We learn that the Holy Spirit is more than the power of God to excite, the Spirit of God also brings order out of chaos. The dynamism of God both creates and nurtures. It is neither destructive nor accidental.

The Sunday after the Ascension (today) and the Feast of Pentecost (next week) together teach us this basic truth of Christian life: the constant cycle between charisma and order is where the Holy Spirit shows up!

Charisma gives us the gifts of the Spirit which are our gifts of ministry. The fruit of a life lived in the Spirit shapes and re-shapes our character. The power of the Spirit energizes us. Charisma creates vision and energizes Christian living.

But charisma alone can be chaotic and disruptive. Jesus was always calming down erratic disciples and chaotic spiritual expressions in the form of demons or demagogic religious leaders.

We need order. We need grounding in community, and a steady rhythm in life. Order provides us a framework within which to grow. That is why Christians need a rule of life—a framework within which to build our spiritual lives. In our culture of impatience for anything except the next new thing, we need to hear, mark, learn and inwardly digest scripture, sacrament, and prayer.

But order alone can be stifling. Jesus told that to the religious folks of his day all the time! We need the spirit’s action to nurture and activate us.

The whole life of the Church throughout history can be seen as this movement between charisma and order. And in the tension where charisma and order meet is where we find the Holy Spirit!

Another of my spiritual heroes is a woman named Frances Perkins. She come from a wealthy New York family and one day witnessed the terrible fire at the Triangle Shirt Waist Factory in Greenwich Village. Dozens of women and children died because the workers were locked into the burning building with no escape. This experience changed her and she went to Columbia University to become a social worker. From there she worked to reform labor laws, end child labor, promote tuition-free public education. As FDR’s secretary of labor, she was the first woman cabinet member and invented social security, food stamps, and during World War II, she organized both industry and labor to function effectively together. She was a faithful Episcopalian of the Anglo-Catholic variety, who received Communion at least weekly, and took retreat every single month with a group of Episcopal nuns. As a lay person she preached in New York City and Washington churches on the direct link between prayer, the sacramental life, and a life of service.

Frances Perkins’ life and ministry demonstrated how both charisma and order reveals the Holy Spirit.

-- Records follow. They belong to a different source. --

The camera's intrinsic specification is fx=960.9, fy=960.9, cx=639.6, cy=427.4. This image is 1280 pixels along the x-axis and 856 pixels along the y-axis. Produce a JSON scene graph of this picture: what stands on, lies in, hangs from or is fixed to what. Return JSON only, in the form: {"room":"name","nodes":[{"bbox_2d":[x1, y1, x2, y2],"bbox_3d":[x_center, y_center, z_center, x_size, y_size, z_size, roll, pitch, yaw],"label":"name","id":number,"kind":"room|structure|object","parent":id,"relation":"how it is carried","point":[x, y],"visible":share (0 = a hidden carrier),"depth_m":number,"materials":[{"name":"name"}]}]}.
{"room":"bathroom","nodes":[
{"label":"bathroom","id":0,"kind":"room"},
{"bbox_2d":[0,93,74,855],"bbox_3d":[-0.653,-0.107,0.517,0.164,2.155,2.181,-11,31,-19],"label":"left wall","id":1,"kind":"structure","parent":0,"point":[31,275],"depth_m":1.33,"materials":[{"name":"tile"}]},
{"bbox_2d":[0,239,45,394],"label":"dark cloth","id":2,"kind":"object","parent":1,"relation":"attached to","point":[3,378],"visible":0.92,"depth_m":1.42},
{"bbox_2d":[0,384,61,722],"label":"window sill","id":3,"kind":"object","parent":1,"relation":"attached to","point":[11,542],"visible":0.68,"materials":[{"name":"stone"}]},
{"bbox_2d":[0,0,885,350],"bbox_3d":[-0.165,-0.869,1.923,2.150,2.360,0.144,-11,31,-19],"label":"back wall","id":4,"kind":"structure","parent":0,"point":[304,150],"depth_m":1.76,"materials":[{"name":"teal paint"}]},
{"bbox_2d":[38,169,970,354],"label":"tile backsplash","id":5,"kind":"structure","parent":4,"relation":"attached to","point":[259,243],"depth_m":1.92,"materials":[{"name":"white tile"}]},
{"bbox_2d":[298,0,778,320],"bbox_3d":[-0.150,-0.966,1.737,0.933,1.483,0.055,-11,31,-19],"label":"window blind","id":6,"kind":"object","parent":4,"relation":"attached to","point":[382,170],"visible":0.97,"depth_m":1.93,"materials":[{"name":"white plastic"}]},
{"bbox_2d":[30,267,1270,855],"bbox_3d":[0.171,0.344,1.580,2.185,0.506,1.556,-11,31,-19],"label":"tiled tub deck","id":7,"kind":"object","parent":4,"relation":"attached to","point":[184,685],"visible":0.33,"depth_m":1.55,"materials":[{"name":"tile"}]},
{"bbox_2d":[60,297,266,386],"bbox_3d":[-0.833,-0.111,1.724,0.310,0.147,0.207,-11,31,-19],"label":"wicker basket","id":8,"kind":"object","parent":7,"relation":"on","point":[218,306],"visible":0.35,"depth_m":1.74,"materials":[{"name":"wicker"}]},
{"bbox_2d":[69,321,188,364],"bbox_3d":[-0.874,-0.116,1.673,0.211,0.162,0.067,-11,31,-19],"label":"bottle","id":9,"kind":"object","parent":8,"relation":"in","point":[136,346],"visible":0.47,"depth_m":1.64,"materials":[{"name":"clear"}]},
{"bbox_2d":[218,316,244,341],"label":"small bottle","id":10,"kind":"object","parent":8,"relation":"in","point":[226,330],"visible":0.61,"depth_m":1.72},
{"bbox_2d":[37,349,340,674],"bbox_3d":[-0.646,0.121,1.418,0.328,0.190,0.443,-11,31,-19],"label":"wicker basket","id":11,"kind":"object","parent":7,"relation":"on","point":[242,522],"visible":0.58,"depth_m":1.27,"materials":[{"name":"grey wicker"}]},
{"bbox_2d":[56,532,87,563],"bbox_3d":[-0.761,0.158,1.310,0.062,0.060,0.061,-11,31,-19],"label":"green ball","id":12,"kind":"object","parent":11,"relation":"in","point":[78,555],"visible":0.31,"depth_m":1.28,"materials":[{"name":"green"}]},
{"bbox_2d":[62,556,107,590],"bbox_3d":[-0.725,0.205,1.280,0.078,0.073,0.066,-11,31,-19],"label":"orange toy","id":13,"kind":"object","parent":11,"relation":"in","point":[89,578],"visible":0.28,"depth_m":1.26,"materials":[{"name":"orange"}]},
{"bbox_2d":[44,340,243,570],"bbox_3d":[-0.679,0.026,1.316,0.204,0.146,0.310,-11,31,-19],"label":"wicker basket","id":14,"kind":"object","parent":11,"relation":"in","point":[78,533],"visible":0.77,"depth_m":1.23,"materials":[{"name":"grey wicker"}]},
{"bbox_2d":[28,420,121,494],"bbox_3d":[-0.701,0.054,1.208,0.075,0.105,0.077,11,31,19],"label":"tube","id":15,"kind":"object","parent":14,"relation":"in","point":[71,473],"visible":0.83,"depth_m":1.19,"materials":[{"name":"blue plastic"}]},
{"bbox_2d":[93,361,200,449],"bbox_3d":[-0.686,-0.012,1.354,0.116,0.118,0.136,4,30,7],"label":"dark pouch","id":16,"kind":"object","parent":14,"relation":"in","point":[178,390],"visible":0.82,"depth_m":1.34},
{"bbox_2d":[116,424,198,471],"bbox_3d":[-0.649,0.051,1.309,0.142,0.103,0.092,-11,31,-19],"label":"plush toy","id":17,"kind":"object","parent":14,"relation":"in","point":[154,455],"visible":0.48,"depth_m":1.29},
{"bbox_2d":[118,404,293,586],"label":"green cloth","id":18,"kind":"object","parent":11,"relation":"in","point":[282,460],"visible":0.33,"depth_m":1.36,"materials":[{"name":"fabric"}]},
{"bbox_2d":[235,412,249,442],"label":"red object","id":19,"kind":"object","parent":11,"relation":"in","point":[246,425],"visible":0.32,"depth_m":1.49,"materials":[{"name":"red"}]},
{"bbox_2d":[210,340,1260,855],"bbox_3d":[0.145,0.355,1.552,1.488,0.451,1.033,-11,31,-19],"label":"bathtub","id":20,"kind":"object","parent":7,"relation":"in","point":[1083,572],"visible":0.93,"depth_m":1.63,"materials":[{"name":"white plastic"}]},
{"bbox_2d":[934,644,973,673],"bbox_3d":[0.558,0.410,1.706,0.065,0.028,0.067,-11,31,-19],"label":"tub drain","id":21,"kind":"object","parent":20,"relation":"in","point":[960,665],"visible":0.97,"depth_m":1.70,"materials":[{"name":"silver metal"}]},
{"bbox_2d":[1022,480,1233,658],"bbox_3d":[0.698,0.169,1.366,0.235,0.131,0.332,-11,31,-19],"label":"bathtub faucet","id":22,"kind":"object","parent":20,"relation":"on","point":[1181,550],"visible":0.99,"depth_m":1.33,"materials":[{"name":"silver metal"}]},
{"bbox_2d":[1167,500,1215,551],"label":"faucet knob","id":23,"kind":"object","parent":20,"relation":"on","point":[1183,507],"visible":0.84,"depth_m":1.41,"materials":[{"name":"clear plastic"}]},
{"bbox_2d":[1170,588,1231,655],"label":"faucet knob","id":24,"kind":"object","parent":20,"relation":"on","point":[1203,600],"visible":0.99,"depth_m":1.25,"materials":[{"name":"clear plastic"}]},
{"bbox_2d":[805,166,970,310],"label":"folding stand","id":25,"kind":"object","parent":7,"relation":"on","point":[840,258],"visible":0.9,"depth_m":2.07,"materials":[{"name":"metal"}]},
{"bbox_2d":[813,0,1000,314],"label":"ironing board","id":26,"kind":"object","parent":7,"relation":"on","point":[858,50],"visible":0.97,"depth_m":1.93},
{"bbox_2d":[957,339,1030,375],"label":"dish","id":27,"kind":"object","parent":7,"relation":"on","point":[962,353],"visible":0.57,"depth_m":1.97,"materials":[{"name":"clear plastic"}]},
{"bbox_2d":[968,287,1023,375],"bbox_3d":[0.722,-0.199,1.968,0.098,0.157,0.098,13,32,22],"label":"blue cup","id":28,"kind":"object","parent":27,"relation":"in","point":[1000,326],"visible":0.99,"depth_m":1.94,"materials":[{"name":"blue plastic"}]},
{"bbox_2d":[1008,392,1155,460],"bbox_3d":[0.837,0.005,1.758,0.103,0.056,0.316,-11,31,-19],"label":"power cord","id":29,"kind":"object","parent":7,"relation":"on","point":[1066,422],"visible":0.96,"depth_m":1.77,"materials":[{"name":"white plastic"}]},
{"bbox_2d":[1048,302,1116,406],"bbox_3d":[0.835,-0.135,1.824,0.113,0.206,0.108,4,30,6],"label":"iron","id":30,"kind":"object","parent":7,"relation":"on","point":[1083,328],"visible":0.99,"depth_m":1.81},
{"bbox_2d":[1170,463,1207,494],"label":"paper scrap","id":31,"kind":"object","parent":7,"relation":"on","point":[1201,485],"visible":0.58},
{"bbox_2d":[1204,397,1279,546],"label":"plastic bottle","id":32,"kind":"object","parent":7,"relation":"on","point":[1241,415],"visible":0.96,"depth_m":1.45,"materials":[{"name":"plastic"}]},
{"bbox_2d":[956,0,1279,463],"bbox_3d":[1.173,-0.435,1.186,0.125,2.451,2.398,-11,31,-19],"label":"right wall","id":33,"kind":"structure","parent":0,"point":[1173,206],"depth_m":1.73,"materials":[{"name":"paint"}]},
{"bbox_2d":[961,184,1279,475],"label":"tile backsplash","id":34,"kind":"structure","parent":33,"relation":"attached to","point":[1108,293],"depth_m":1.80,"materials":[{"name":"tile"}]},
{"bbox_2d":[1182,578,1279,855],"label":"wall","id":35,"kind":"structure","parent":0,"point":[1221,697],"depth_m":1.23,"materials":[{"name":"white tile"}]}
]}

In the book of Acts, after the drama of resurrection and ascension, the Spirit caused the disciples to stay in the city where they prayed and chose a new apostle. And then the Spirit stomps on the gas and drives them into the world, speaking a variety of languages and exercising a variety of spiritual gifts. And then they come together to raise up people to care for widows and orphans. And so it goes… charisma, order, charisma, order… and in that movement, we see the Holy Spirit at work, moving forward the Gospel of Christ with grace and power. 

Our worship and sacramental life, our study of scripture and our common prayer, our parish life in community sets the stage so that the Spirit can work in us in power. The Spirit is manifested in how we feed the hungry, care for the poor and the lonely, how we pray and worship, and do all the fun stuff together! 

God’s grace prepares us, changes us, teaches us. The Holy Spirit uses our craving for order and our hunger for charisma to ignite us, and our parish community! And in that rhythm of rest and action we become vital messengers of Christ’s life-changing grace and world-changing power!